Toyota Motor Corp. (TYT.L,TM) criticized U.S. President Donald Trump for declaring auto imports a national security threat. Meanwhile, Trump announced a six-month delay in imposing steep tariffs on auto imports.

Toyota said that Trump's proclamation sends a message to the company that its investments are not welcomed, and the contributions from each of its employees across America are not valued.

The company said it has spent more than $60 billion building operations in the U.S., including 10 manufacturing plants.

On Friday, Trump signed a proclamation saying that "automobiles and certain automobile parts are being imported ... in such quantities and under such circumstances as to threaten to impair the national security of the United States."

The tariffs would deal a major blow to the European and Japanese auto industries if implemented.

The U.S. imported more than $191 billion worth of automobiles in 2017, while American-made vehicles account for only 22% of automobiles sold in the U.S., the White House said in a statement.

The White House set a 180-day deadline for negotiating deals with Japan, the European Union and other major auto exporters. if agreements are not reached within 180 days, the President will determine whether and what further action needs to be taken, White House said.

Meanwhile, Toyota said it remains hopeful that the upcoming negotiations on trade can be resolved quickly and yield what is best for the American consumer, workers and the auto industry.

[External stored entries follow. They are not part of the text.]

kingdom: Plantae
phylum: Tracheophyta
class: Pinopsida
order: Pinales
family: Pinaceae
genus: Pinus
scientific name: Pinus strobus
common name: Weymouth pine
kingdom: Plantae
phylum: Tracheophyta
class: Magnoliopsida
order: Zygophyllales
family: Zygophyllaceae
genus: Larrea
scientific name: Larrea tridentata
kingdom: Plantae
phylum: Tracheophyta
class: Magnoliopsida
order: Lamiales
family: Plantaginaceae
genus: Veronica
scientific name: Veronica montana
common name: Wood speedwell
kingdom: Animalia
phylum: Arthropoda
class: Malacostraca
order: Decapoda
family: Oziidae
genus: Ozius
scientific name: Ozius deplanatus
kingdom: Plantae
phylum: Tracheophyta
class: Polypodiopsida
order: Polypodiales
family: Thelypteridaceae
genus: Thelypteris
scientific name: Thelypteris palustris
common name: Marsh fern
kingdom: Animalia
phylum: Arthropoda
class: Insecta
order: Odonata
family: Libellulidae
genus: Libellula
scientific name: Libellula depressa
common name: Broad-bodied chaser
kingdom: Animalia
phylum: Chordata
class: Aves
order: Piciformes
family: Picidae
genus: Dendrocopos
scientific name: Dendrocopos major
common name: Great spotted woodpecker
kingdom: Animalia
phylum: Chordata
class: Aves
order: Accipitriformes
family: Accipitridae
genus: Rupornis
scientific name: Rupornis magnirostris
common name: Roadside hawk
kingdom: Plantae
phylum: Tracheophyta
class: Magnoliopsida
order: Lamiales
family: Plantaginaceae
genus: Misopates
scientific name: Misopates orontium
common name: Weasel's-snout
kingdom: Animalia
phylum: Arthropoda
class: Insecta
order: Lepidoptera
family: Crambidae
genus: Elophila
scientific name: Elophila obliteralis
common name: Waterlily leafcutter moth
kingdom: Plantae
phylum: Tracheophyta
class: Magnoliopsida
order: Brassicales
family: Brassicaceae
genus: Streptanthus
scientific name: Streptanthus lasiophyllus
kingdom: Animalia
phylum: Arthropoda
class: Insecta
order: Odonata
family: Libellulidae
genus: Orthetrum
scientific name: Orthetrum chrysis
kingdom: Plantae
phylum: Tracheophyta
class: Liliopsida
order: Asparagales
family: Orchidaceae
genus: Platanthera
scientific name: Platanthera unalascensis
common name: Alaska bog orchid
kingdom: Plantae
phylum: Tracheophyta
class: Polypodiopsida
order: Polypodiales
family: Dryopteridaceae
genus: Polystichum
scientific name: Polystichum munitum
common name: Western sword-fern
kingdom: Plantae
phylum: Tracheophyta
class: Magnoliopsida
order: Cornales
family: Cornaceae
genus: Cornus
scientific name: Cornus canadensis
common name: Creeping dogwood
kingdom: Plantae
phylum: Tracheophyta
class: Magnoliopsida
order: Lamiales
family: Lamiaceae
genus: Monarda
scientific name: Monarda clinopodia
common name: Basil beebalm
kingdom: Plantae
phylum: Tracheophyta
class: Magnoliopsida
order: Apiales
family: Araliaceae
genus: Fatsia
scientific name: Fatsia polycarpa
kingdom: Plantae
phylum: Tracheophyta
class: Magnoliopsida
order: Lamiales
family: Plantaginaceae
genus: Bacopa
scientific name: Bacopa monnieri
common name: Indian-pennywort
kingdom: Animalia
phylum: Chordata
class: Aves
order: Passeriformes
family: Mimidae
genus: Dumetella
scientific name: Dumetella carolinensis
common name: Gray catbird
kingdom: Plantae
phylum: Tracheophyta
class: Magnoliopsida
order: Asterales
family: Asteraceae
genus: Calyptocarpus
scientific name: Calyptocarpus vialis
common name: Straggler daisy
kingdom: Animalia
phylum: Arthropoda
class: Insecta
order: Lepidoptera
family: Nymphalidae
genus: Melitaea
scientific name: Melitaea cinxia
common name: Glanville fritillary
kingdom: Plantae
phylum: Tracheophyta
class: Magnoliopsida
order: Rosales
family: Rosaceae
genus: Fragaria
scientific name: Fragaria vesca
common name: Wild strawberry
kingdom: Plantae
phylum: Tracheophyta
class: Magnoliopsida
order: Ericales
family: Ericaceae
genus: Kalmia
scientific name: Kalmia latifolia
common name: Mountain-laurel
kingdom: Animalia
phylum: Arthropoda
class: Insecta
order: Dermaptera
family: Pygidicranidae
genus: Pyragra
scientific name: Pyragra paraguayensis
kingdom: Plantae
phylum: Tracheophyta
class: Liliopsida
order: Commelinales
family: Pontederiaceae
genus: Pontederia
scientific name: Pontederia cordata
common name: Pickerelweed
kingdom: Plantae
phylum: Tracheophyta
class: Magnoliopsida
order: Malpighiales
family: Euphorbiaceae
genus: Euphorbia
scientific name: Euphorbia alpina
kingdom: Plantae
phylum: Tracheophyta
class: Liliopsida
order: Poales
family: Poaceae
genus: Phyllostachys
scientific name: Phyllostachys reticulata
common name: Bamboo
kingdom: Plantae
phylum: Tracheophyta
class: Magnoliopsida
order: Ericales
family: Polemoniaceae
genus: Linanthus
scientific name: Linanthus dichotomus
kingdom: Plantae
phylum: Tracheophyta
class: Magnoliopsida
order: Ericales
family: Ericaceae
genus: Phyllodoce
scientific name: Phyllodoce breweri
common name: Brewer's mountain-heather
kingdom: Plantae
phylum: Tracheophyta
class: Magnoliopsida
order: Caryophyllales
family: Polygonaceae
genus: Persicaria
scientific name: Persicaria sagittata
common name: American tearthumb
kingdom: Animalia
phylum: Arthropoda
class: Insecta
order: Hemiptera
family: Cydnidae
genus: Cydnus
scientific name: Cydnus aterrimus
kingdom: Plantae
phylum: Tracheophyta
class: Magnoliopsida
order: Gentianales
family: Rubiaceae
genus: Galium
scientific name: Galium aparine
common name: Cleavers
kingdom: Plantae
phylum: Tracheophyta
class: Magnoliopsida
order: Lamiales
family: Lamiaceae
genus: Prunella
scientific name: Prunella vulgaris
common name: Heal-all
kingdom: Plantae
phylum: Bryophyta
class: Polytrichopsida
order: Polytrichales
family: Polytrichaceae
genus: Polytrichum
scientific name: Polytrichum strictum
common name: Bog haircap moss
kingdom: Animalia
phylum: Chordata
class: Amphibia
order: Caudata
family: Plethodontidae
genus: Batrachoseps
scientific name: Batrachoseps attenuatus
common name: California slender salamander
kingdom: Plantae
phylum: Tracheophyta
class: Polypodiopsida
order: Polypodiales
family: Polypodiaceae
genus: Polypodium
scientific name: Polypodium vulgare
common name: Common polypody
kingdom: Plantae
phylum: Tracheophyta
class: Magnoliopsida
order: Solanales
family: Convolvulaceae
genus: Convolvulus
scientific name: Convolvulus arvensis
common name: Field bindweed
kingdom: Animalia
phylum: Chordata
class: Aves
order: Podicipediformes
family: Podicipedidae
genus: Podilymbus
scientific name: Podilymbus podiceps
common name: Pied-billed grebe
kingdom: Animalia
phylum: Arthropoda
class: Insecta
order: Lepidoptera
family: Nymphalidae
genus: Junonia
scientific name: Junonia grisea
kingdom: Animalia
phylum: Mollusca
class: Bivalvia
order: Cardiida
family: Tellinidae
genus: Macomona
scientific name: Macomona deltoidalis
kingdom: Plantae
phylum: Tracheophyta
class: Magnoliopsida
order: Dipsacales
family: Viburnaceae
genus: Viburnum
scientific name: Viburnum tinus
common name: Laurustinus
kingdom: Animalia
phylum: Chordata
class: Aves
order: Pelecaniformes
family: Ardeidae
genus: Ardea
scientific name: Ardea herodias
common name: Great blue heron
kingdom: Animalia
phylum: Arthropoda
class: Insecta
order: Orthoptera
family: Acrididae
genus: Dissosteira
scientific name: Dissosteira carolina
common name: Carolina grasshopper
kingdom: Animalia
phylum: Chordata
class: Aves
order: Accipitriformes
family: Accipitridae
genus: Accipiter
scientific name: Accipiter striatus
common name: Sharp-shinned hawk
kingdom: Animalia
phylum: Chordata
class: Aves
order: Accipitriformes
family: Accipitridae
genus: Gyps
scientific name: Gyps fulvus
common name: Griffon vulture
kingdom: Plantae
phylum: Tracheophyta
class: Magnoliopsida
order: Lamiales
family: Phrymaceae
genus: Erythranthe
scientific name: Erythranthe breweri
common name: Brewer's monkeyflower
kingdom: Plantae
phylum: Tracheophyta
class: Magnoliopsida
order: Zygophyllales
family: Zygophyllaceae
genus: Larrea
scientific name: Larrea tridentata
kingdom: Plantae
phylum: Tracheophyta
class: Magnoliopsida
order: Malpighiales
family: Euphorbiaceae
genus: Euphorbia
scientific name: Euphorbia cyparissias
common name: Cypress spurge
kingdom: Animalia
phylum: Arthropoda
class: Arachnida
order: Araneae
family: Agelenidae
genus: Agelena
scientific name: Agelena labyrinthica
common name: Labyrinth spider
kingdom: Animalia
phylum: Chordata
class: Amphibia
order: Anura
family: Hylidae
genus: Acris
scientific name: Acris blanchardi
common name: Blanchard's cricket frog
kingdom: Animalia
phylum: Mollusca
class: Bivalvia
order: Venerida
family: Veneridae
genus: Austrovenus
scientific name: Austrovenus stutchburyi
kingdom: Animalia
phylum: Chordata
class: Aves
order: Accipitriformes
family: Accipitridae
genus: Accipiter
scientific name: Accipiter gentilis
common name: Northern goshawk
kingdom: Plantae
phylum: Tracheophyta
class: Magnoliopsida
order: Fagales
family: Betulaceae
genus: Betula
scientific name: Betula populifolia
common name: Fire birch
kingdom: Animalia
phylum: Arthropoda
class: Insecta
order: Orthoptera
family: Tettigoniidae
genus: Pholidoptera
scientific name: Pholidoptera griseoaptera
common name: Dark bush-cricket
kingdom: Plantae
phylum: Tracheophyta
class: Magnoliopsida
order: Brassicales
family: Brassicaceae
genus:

"History has shown that limiting import vehicles and parts is counterproductive in creating jobs, stimulating the economy and influencing consumer buying habits. These artificial limitations would reduce consumer choice and impact all automakers since vehicle parts used in U.S. manufacturing are sourced from around the globe. If import quotas are imposed, the biggest losers will be consumers who will pay more and have fewer vehicle choices," Toyota said.